Yaralarınızdan öpeceğim

1.9K 167 129
                                    

İyi okumalar efendim seviyorum sizi

Medya ile okumanızı tavsiye ederim!!

Genelde yaşamı boyunca her daim bir şeylere bağlı kalma ihtiyacı duyar insan. Bazıları Tanrıya bağlıdır bazıları ailesine bazıları da gönlünün kıyısında gezintiye çıkan o kişiye. Fakat bazı insanlar vardır ki hiçbir koşulda hiçbir şeye bağlı değildir. Onlar Tanrının yalnız bıraktığı, kimsesiz ve yakarışlarını duymadığı yetim ve öksüz çocuklardır. Kendi kendisini büyüten, yetimliği iliklerine kadar hisseden çocuklar. Bazen kimsesizlik koca bir yalanın içerisinde mesken tutmuş bir hayattır, bazen anne babası olmasına rağmen sevgisiz büyümüş çocuklardır bir kayba gerek duymadan sevgiden uzak büyütülen her bir çocuk aslında yetim ve öksüzdür.

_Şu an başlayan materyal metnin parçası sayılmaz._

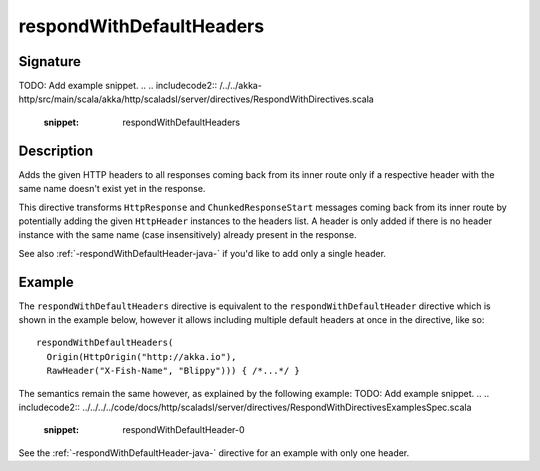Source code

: .. _-respondWithDefaultHeaders-java-:

respondWithDefaultHeaders
=========================

Signature
---------
TODO: Add example snippet.
.. 
.. includecode2:: /../../akka-http/src/main/scala/akka/http/scaladsl/server/directives/RespondWithDirectives.scala
   :snippet: respondWithDefaultHeaders


Description
-----------
Adds the given HTTP headers to all responses coming back from its inner route only if a respective header with the same
name doesn't exist yet in the response.


This directive transforms ``HttpResponse`` and ``ChunkedResponseStart`` messages coming back from its inner route by
potentially adding the given ``HttpHeader`` instances to the headers list.
A header is only added if there is no header instance with the same name (case insensitively) already present in the
response.

See also :ref:`-respondWithDefaultHeader-java-` if you'd like to add only a single header.


Example
-------

The ``respondWithDefaultHeaders`` directive is equivalent to the ``respondWithDefaultHeader`` directive which
is shown in the example below, however it allows including multiple default headers at once in the directive, like so::

  respondWithDefaultHeaders(
    Origin(HttpOrigin("http://akka.io"),
    RawHeader("X-Fish-Name", "Blippy"))) { /*...*/ }


The semantics remain the same however, as explained by the following example:
TODO: Add example snippet.
.. 
.. includecode2:: ../../../../code/docs/http/scaladsl/server/directives/RespondWithDirectivesExamplesSpec.scala
   :snippet: respondWithDefaultHeader-0

See the :ref:`-respondWithDefaultHeader-java-` directive for an example with only one header.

Onca mal varlığının içinde büyümüş koskoca bir yalanın ortasında boğulan Kim Taehyung anne babası olmasına rağmen sevgisizliği ve yokluğu kader edinmiş silinmeyecek bir kalemle içini kanata kanata yazmıştır.

"Özür dilerim, çok özür dilerim"

Jungkook Taehyung'un kesik kesik hıçkırıklarına eşlik ediyor nefessiz kalıncaya dek ağlıyor avuçları arasında sakinleşmiş olan Taehyung'un artık akmamaya başlayan gözlerini siliyor okşuyordu.

"Annem de çok özür diledi benden, özür bu dünyada duymak istemediğim tek şey Jungkook."

Jungkook dudaklarını ısıyor neden bu kadar üzüldüğünü sorguluyordu. Belki de empati yapıyor kendisini avuçları arasındaki adamın yerine koyuyordu.

Taehyung iki eliyle Jungkook'un ellerini indirip tuttu. Jungkook sakinleşmeye çalışıyor ara ara hıçkırarak titriyordu.

"Şşh yapma böyle, seni üzmek için anlatmadım ben bunları. Hem sana hayatımın çok ufak bir kısmını anlattım."

Taehyung karşısında gözleri kıpkırmızı olan genç ile göz göze geldi, ona bu kadar yakın olduğu her an kanı kaynıyor içinde yeşeren ormanı görmezden gelemiyordu.

İşaret parmağını başını eğen Jungkook'un çenesine atıp kendisine bakması için kaldırdı. Boğuk sesiyle fısıltıdan uzak konuştu.

"Ağlaman beni çıldırtacak Jungkook."

Jungkook anlamadan şaşkın bakışlarla gözlerinin üstünü örten tutamlarla oynayan Taehyung'a bakıyor dokunuşuyla mayışıyordu.

"Özür dil- ah üzgünüm özür dilemeyecektim."

Taehyung dalgınca işaret ve orta parmağının arkasıyla Jungkook'un yüzünde bir gezintiye çıktı. Parmaklarını gözüne yaklaştırdığı an gözlerini yuman Jungkook'a bakıp tebessüm etti. Göz kapakları titriyor sessizce yüzüne dokunan Taehyung'u sabırla bekliyordu.

Taehyung gözlerini yuman Jungkook'un gözüne birkaç saniye dokunup yavaşça yüzünü oğlanın yüzüne yaklaştırdı ve derin bir nefes çeken oğlanın tepkisine aldırış etmeden göz kapağının üzerine sıcak dudaklarını kapattı. Birkaç saniye gözünün üzerinde dinlendikten sonra dudaklarını çekip oğlanın tepkisine baktı.

Jungkook kızarmış fakat gözlerini açmıyor titreyen elinin birisiyle yerden destek alıyordu.

Taehyung fısıltıyla konuştu. "Gözlerini açtığın an oyunu bozacağım."

Jungkook titremekten başka bir tepki vermiyor sükunetle sessizliğini koruyordu.

Taehyung parmaklarını bu sefer Jungkook'un çene kemiğine götürüp tekrar birkaç saniye okşadıktan sonra dudaklarını oraya bastırıp derin bir nefes çekti. Jungkook'un kokusu tüm ormandaki çiçeklerin kokusundan daha muazzam gelmişti o an.